Madin-Darby canine kidney (MDCK) cells grow as differentiated, epithelial colonies that display tissue-like organization. The structural elements underlying the colony morphology in situ were studied. Soluble proteins and phospholipid were removed with Triton X-100 in a physiological buffer. The resulting skeletal framework retained nuclei, dense cytoplasmic filament networks, intercellular junctional complexes and apical microvillar structures. Apical cell morphology was larely unaltered by detergent extraction. Residual desmosomes were also well-preserved. The topography of cytoskeletal filaments was relatively constant throughout the epithelial sheet, particularly across intercellular borders.

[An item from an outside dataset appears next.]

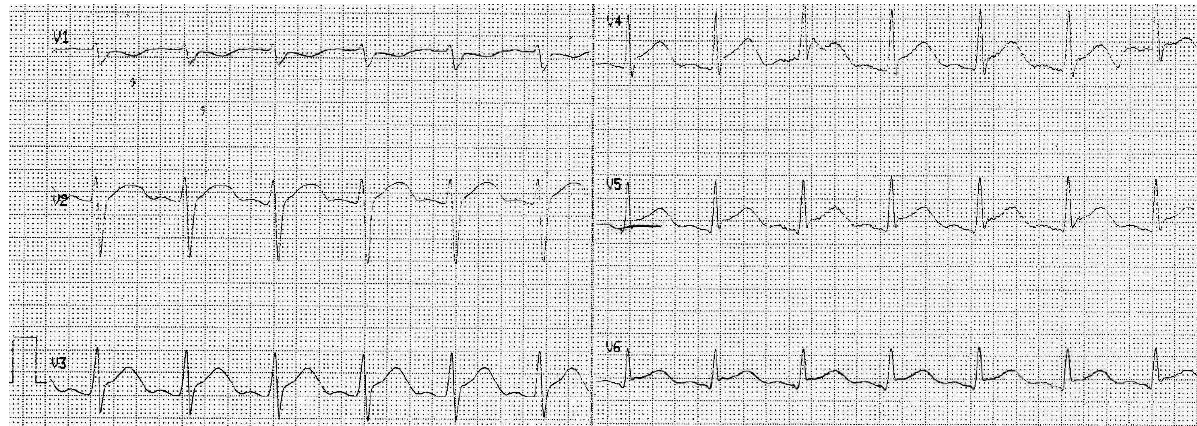
Figure 2. ECG recording on the 3rd day of hospitalization.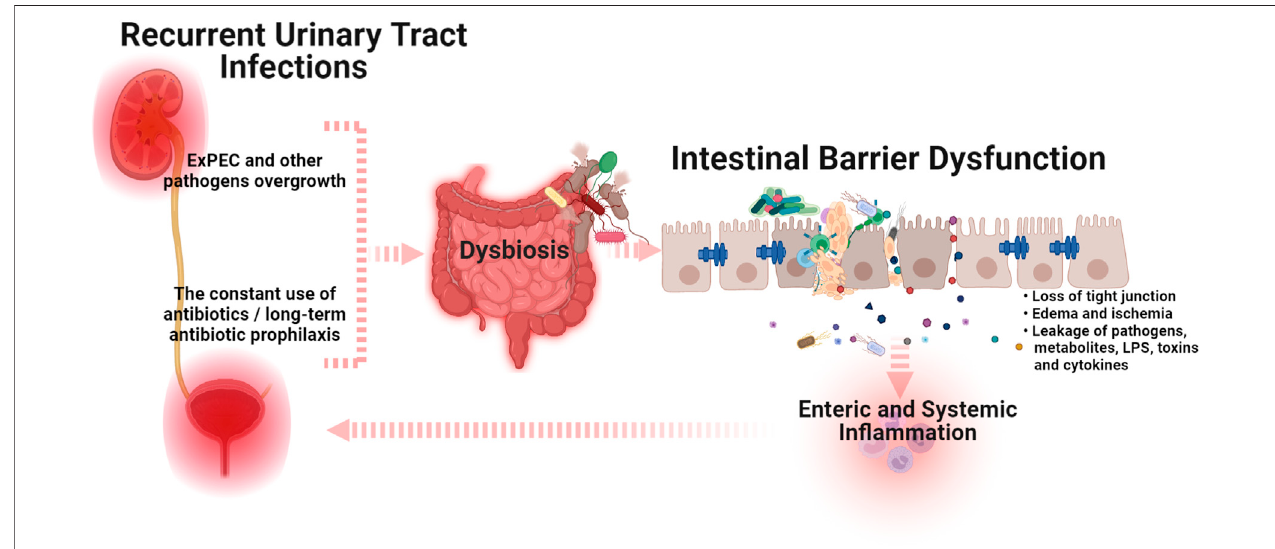
FIGURE 1 | A schematic illustration of the cross-talk between intestinal barrier dysfunction and recurrent urinary tract infections (Graphic created by BioRender. com). The overgrowth of extraintestinal pathogenic E. coli (ExPEC) and/or the use of antibiotics that induce dysbiosis can trigger intestinal barrier dysfunction, which causes enteric and systemic in fl ammation. In turn, the impaired intestinal barrier is the main source of the constant persistence of ExPEC in the urinary tract and a consequent predisposition for RUTIs. Abbreviations: ExPEC, extraintestinal pathogenic E. coli ; LPS,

This ordering of epithelial skeletal filaments across contiguous cell boundaries was in sharp contrast to the more independent organization of networks in autonomous cells such as fibroblasts. Further extraction removed the proteins of the salt-labile cytoskeleton and the chromatin as separate fractions, and left the nucelar matrix-intermediate filament (NM-IF) scaffold. The NM-IF contained only 5% of total cellular protein, but whole mount transmission electron microscopy and immunofluorescence showed that this scaffold was organized as in the intact epthelium. Vimentin, cytokeratins, desmosomal proteins and a 52,000-MW nuclear matrix protein were found almost exclusively in the NM-IF scaffold. Vimentin was largely perinuclear while the cytokeratins were localized at the cell borders. The 52,000-MW nuclear matrix protein was confined to the chromatin-depleted matrix and the desmosomal proteins were observed in punctate polygonal arrays at intercellular junctions. The filaments of the NM-IF were interconnected via the desmosomes over the entire epithelial colony. The differentiated epithelial morphology was reflected in both the cytoskeletal framework and the NM-IF scaffold.